Student Mental Health
Moving to the UK to study, even for just a short while, is a big adventure! It’s exciting, but for many it’s the furthest they’ve ever travelled. The pressure of having to study whilst living in a new city presents challenges that you won’t find on a normal holiday.
It’s only natural that being a long way from home can feel daunting. It is common that international students may experience a degree of stress during their tenure in the UK. For those living in a homestay with HFS London, there’s lots of support available – and we’re always here to help.
What are the Main Causes of Stress for International Students?
Everyone reacts differently to different situations, but feeling low during a prolonged stay abroad is normal. International students have a lot on, so there’s many things that can cause stress and other mental health issues for them. Anxiety, loneliness and stress can be caused by a few factors:
- The language barrier
- Cultural differences and understanding
- Financial concerns
- Exam and study pressure
You’re not alone though with 85% of Brits experiencing regular stress in 2018. As an international student, balancing life in a new country with studying can be difficult (but not impossible!). If any of the above are making you feel out of sorts, then there’s a lot you can do.
A recent study by Campus Living Villages found that 36% of international students studying in the UK suffer from mental health concerns that either begin or continue through their study trips. However, 39% of UK-domiciled students report the same. International students are shown to be more likely to know where to seek help when they need it, which is positive. You should feel the same after reading this guide!
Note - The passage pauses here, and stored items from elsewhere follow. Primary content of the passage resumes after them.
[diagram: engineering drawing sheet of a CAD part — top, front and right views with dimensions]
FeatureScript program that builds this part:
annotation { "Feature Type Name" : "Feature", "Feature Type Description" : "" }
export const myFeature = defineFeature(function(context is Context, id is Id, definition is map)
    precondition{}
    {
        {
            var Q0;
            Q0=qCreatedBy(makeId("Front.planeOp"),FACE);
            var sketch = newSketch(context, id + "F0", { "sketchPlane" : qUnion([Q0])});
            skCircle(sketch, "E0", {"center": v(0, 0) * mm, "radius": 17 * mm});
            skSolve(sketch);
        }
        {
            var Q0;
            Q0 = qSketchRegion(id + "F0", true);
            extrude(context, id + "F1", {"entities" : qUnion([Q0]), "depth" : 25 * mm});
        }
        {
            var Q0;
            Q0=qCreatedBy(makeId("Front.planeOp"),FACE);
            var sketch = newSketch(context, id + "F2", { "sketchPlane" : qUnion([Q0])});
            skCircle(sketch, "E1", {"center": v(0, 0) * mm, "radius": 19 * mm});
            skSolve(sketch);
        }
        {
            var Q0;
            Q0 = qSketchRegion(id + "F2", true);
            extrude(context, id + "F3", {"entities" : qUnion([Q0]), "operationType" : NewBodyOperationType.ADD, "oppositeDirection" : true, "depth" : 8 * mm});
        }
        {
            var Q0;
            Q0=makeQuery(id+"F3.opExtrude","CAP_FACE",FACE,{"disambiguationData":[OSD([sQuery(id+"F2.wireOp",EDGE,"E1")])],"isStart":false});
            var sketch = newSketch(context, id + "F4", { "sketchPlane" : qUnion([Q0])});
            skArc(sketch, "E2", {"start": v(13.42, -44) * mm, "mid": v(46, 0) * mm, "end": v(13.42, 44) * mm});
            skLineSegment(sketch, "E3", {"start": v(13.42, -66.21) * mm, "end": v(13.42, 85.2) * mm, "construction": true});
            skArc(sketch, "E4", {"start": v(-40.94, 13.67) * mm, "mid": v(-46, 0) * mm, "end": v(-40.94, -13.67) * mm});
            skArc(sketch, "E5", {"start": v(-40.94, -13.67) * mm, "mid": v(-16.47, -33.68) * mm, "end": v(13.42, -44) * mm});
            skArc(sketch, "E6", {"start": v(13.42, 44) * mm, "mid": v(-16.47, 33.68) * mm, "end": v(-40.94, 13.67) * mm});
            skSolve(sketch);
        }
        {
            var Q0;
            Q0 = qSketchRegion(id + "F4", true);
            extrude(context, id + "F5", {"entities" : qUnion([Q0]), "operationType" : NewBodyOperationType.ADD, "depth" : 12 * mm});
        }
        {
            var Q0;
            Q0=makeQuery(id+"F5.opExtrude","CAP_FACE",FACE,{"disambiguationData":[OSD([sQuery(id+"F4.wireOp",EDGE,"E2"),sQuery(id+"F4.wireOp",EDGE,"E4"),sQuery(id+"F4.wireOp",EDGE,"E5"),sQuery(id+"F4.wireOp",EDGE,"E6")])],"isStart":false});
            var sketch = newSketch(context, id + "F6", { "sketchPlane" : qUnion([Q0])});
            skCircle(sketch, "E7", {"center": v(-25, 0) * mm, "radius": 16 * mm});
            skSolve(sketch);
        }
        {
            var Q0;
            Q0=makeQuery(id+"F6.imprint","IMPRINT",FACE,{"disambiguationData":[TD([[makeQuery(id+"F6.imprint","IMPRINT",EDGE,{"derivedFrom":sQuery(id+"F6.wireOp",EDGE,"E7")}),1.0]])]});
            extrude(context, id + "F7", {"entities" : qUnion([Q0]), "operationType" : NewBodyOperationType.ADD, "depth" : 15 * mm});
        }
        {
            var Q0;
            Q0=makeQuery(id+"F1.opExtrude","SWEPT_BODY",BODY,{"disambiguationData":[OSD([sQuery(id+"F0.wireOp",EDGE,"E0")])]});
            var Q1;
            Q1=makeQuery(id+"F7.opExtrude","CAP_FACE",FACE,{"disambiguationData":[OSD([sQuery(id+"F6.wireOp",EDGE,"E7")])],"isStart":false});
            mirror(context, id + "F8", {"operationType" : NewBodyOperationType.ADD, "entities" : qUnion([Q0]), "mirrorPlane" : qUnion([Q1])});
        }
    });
How is Mental Health looked after in the UK?
Great Britain’s healthcare, known as the NHS (National Health Service) is universal and free at point-of-entry for residents. This includes mental health and well-being.
The UK has a broadly positive attitude toward mental health and there is lots of support amongst the population for improved service availability. The NHS is very much seen as a national treasure. As a result, any governmental decision involving change is faced with criticism and opposition. Should citizens wish to pay, they can access private healthcare services.
Not all cultures have such open attitudes toward mental health. Although it may come as a bit of a shock to students from elsewhere, you should try to embrace it! There’s a lot to be gained from talking and remaining open and honest.
What can you do as an international student?
Most international students won’t have free access to mental health support on the NHS, but there are private healthcare packages and insurance options available. However, before you hit the point where you feel you need treatment for mental health issues, there are a few things you can consider:
1. Getting Support from Universities and Colleges
Many Universities have implemented support frameworks for their students (both domestic and international) and it is commonplace for study centres to have peer-led programs that are culturally sensitive. You may find, however, that these are only available in English – so enquire with your course leader or peer support worker to get more information.
If you are feeling low or anxious during your study stay, the first step in seeking help is to speak to your main contact at university or college. If your worries are centered particularly around your workload, professional placements or finances, your study centre may be able to help you to prioritise and juggle your responsibilities to help ease the pressure.
2. Is there anything I can do to help myself with mental health issues?
Having an awareness of your own well-being is important so if you realise that you’re not feeling your usual self, be kind to yourself. Indulge in your favourite hobby, take some time for yourself and work out practical resolutions to tangible issues you face. Can you re-work your revision schedule? Would taking some additional English classes help solve any language barriers? Are you able to take your books outside for a sunny study session al fresco to boost your Vitamin D and get some fresh air? Even if you’re just able to change one thing about your schedule or take 10 minutes to gather your thoughts, the benefits could be vast. Perhaps you could consider organising your time with an app?
3. Can HFS London Help with International Student’s Mental Health Concerns?
HFS London are not qualified mental health professionals and so can’t offer medical advice. However, our team can help point you in the right direction for help and you should let us know at the first possible opportunity if you’re struggling. We can also speak to your host family if you’d like us to and ensure they understand how you’re feeling, too.
HFS London will do everything possible to help you feel happy and secure during your homestay. Even if you’re just feeling a little low and don’t yet have concerns for your broader mental health, don’t wait – speak to someone as early as possible to ensure you can be best looked after and help look after yourself!